** What is being asked **
Extract every line from the records below that contains the word "BGCs".

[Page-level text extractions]
--------
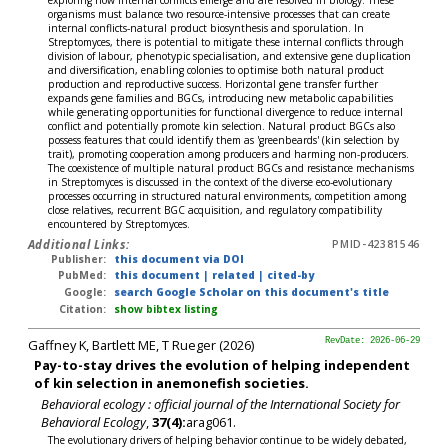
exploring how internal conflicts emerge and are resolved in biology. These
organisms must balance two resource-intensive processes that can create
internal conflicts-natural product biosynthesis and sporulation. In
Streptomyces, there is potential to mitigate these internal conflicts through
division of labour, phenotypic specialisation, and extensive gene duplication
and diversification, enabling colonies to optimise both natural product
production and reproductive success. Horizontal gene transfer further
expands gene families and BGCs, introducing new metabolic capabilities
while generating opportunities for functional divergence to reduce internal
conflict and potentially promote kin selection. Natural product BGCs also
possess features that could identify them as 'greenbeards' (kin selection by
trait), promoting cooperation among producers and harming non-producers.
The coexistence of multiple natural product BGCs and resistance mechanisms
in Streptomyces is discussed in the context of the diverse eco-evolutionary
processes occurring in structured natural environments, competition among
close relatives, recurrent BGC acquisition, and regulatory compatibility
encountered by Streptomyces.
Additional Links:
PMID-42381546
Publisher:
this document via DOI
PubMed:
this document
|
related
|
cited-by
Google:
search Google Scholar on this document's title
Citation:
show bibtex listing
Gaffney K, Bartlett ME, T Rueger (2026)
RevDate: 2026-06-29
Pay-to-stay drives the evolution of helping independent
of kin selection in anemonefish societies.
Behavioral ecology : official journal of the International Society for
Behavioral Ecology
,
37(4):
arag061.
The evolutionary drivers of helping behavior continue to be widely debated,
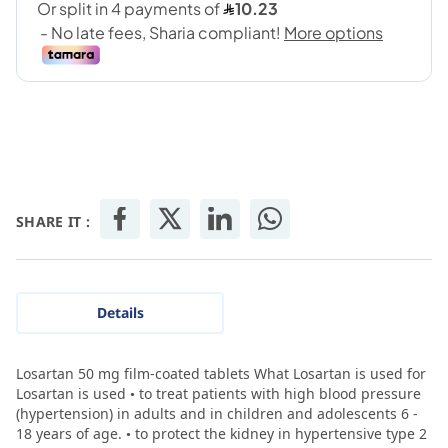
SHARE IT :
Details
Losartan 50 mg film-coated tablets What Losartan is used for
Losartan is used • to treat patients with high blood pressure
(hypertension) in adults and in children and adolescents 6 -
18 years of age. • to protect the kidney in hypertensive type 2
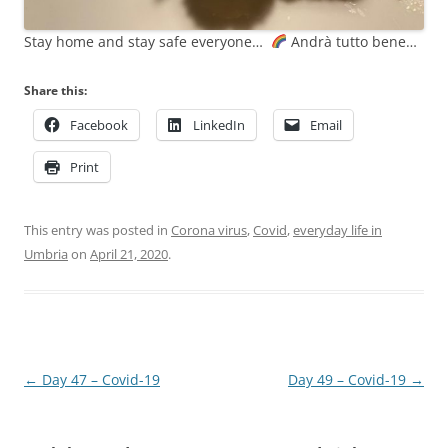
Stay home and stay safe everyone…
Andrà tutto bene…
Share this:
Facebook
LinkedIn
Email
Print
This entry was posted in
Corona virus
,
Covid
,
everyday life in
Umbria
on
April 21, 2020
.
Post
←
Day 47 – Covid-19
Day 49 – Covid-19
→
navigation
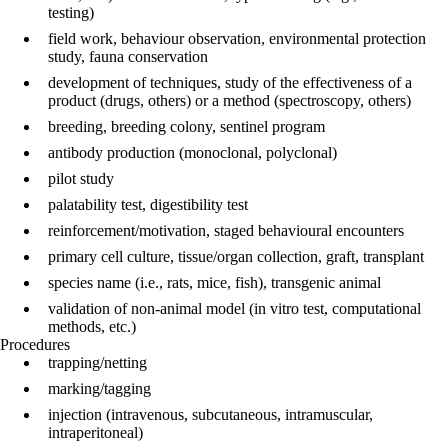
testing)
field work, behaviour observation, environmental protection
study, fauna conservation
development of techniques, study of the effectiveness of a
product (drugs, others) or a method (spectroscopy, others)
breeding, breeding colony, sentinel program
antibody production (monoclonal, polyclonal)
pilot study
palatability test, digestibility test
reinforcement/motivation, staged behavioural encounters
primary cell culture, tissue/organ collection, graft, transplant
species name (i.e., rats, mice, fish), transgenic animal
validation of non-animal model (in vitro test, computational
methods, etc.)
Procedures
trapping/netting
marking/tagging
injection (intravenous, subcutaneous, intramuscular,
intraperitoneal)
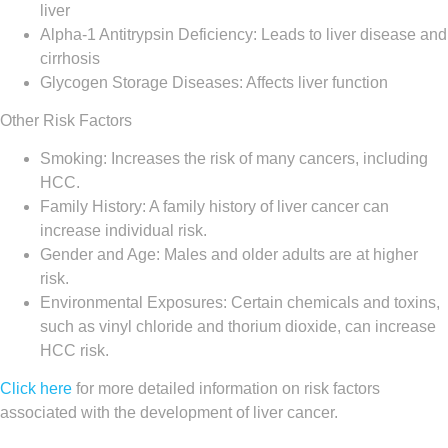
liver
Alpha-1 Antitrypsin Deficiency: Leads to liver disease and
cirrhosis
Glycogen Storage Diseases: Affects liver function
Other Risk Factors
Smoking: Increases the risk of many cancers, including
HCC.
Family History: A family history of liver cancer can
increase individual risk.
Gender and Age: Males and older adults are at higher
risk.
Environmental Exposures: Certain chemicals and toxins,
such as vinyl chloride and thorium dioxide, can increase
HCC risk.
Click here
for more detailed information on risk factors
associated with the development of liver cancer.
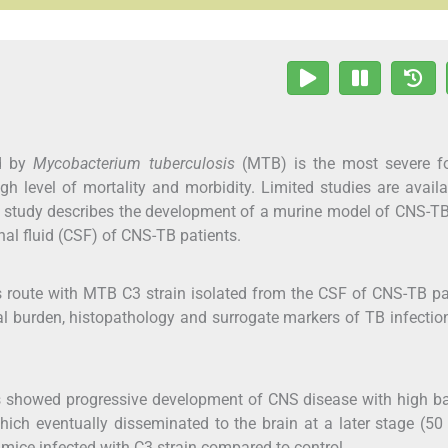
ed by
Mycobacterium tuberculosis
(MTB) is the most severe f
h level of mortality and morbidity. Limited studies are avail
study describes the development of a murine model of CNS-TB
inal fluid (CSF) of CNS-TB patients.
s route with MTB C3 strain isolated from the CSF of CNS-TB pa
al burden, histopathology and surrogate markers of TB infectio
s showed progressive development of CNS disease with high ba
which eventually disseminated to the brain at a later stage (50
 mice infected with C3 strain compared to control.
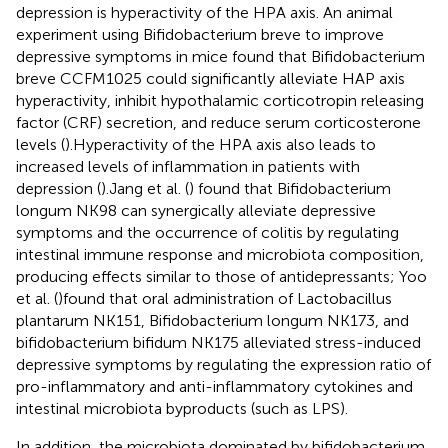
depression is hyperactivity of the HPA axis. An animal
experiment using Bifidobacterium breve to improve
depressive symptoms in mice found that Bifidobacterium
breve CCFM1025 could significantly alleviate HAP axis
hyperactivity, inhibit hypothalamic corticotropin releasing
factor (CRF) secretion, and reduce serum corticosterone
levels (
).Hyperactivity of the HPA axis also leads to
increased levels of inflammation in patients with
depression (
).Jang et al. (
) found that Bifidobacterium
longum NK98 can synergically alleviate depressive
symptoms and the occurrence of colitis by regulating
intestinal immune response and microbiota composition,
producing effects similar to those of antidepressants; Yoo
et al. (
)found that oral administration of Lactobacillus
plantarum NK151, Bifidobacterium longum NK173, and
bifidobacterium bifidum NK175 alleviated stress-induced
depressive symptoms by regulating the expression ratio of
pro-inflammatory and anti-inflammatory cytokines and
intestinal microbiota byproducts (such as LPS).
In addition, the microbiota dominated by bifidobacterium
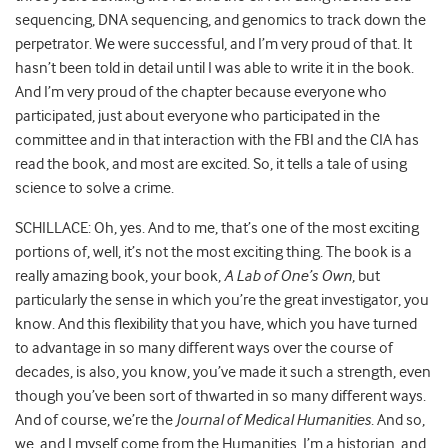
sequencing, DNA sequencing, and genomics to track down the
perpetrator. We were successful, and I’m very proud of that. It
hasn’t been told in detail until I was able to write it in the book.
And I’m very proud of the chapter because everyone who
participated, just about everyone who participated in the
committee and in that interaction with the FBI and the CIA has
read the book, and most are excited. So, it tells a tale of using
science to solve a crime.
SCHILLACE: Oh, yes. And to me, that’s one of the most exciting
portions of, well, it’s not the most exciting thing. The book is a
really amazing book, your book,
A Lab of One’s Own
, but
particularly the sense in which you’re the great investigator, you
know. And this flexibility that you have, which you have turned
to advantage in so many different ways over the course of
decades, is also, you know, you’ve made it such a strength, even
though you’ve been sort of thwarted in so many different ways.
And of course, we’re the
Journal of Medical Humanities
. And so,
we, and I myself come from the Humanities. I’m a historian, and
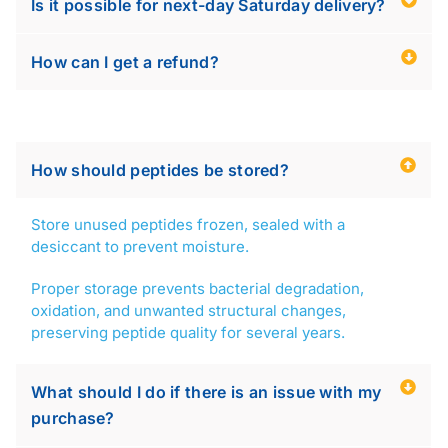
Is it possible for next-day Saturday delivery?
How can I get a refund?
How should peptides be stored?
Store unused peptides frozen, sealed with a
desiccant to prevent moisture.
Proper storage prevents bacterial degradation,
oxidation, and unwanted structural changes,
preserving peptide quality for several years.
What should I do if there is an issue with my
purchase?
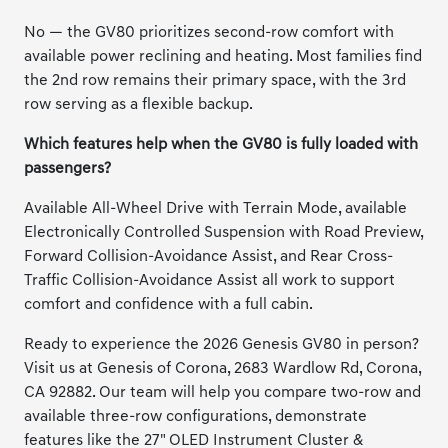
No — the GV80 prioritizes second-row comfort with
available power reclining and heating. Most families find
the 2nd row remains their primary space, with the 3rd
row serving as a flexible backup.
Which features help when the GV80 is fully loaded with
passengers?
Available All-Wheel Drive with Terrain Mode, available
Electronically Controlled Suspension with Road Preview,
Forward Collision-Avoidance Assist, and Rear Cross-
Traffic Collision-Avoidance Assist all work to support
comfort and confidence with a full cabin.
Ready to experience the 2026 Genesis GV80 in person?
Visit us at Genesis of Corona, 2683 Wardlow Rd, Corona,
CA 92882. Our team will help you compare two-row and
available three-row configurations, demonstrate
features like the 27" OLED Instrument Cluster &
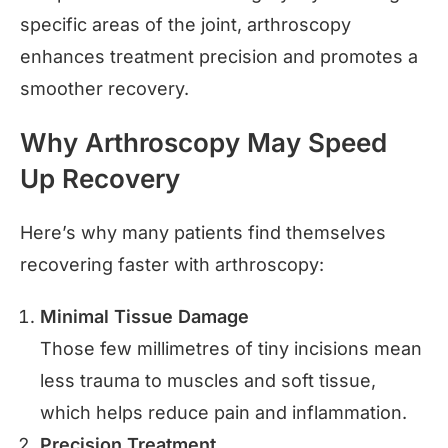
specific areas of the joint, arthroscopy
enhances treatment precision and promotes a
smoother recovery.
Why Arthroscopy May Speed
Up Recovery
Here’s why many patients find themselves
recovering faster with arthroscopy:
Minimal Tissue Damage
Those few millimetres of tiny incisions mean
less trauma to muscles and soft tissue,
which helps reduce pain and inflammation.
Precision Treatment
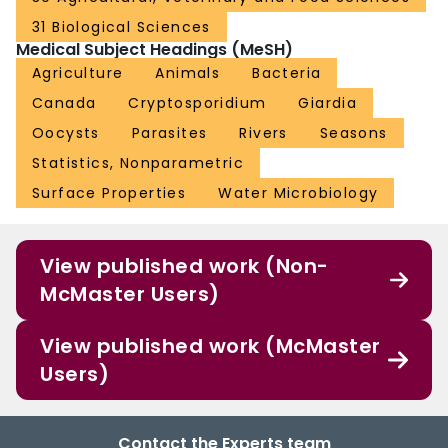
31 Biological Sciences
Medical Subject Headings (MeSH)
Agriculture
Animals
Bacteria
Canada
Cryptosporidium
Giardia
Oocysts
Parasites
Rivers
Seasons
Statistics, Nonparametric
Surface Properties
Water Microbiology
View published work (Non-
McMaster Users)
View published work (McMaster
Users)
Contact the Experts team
--------
** Result below **
expands gene families and BGCs, introducing new metabolic capabilities
conflict and potentially promote kin selection. Natural product BGCs also
The coexistence of multiple natural product BGCs and resistance mechanisms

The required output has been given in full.